The main benefits of infrastructure come from marketing of inputs and outputs. Market orientation has increased over time more in developed than in other villages. For example, the share of marketed paddy and other crops in developed villages surpasses that of underdeveloped ones. The reason may be that factors fuelling distress sales have weakened in developed villages possibly due to infrastructural development.

 

An interaction of electricity and non-farm worker shows that the variable is highly significant in explaining variations in non-farm income.
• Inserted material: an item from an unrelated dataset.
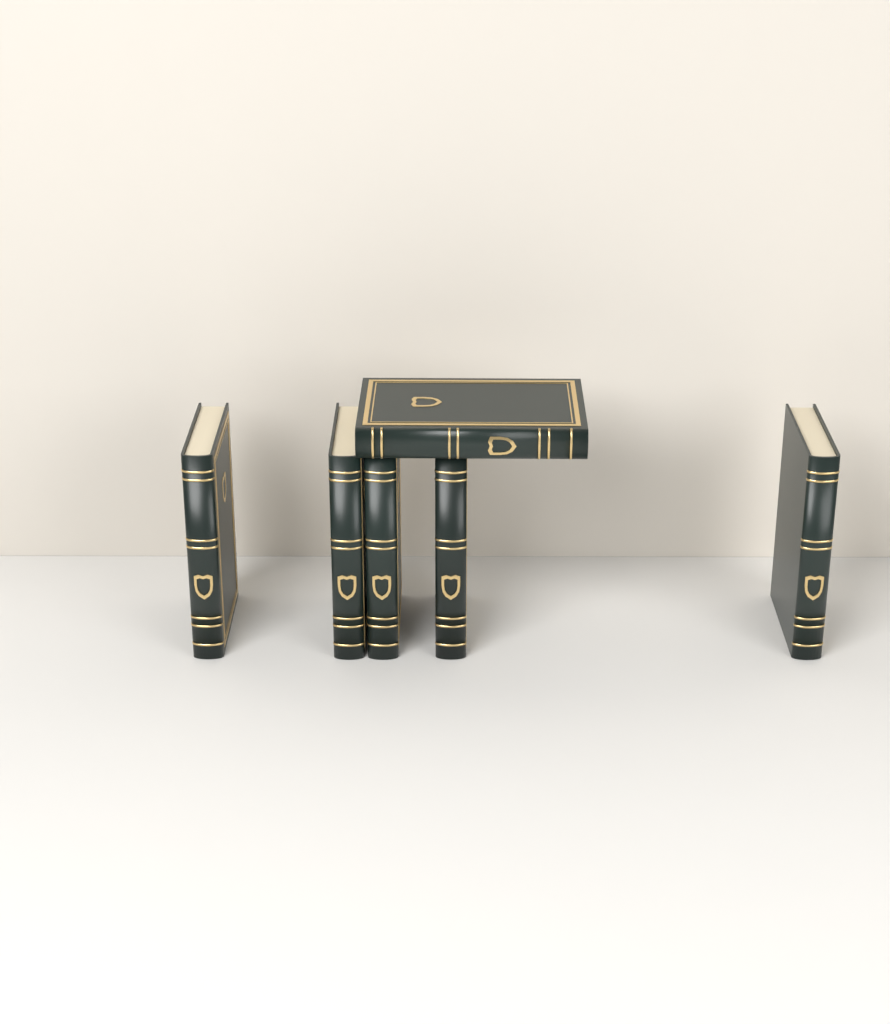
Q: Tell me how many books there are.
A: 6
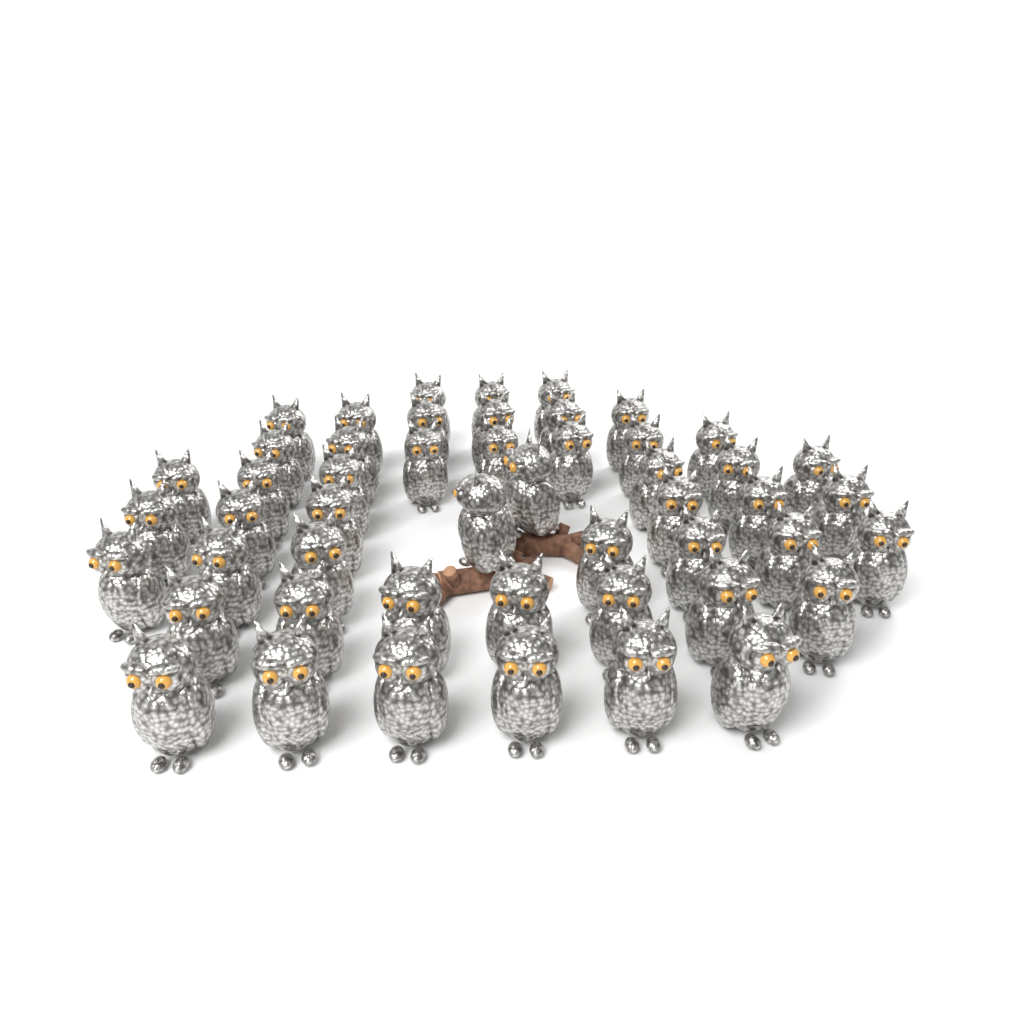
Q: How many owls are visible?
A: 50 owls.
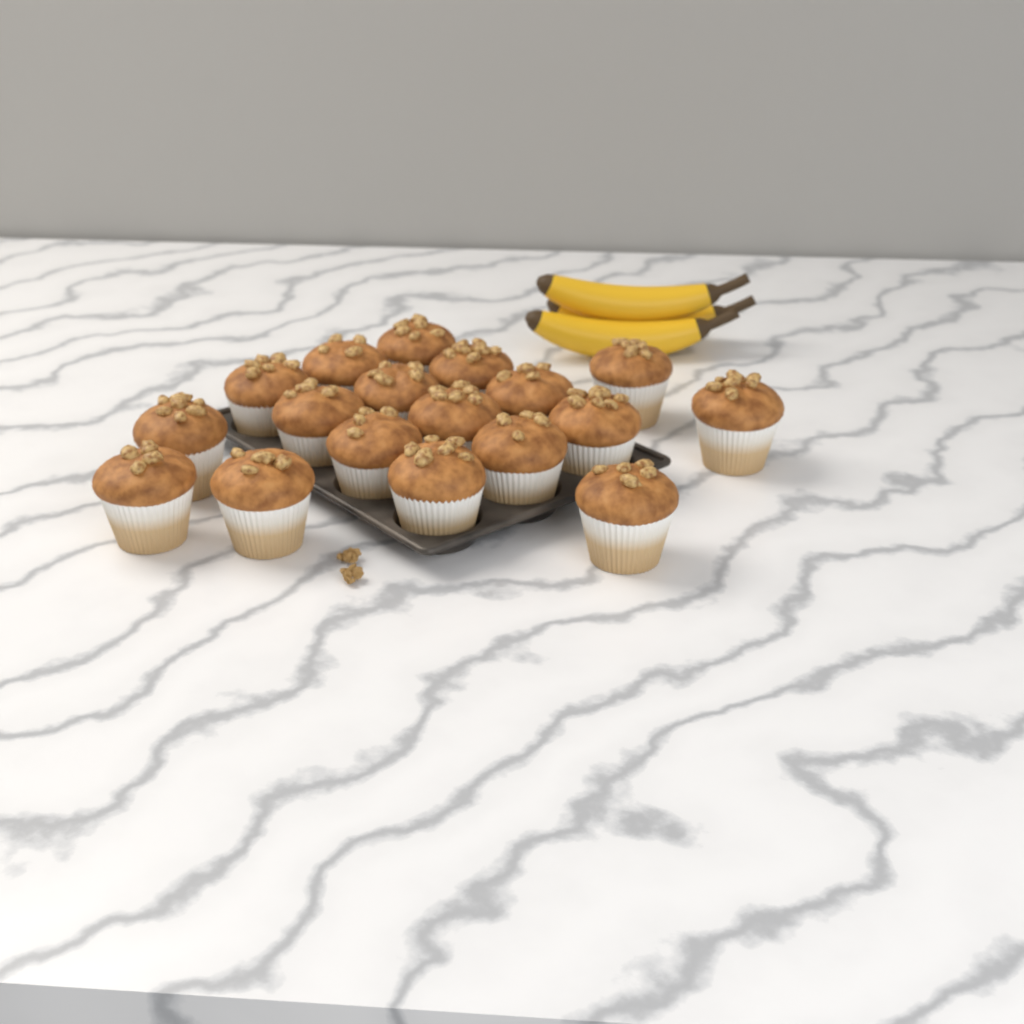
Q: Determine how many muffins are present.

It means that access to electricity enhances productivity of rural non-farm workers and, thus, contributes to increased income. The estimated elasticity on this count is observed to be 0.17, implying that there occurs a rise of income by 17 per cent following the availability of electricity. Similarly, interaction between roads and non-farm workers also has positive impact on income and as per the elasticity coefficient, the income rises by 6 per cent due to access to roads. Overall, access to electricity and roads tend to increase household income by 23 per cent.

 

Access to quality roads and electricity (or to any of them) is likely to have positive impact on non-farm income of households. The policy implication is obvious: the government should invest in rural infrastructure, especially in construction of roads and providing electricity with a view to raising the income levels of rural households.

 

The writer is a former Professor of Economics at Jahangirnagar University.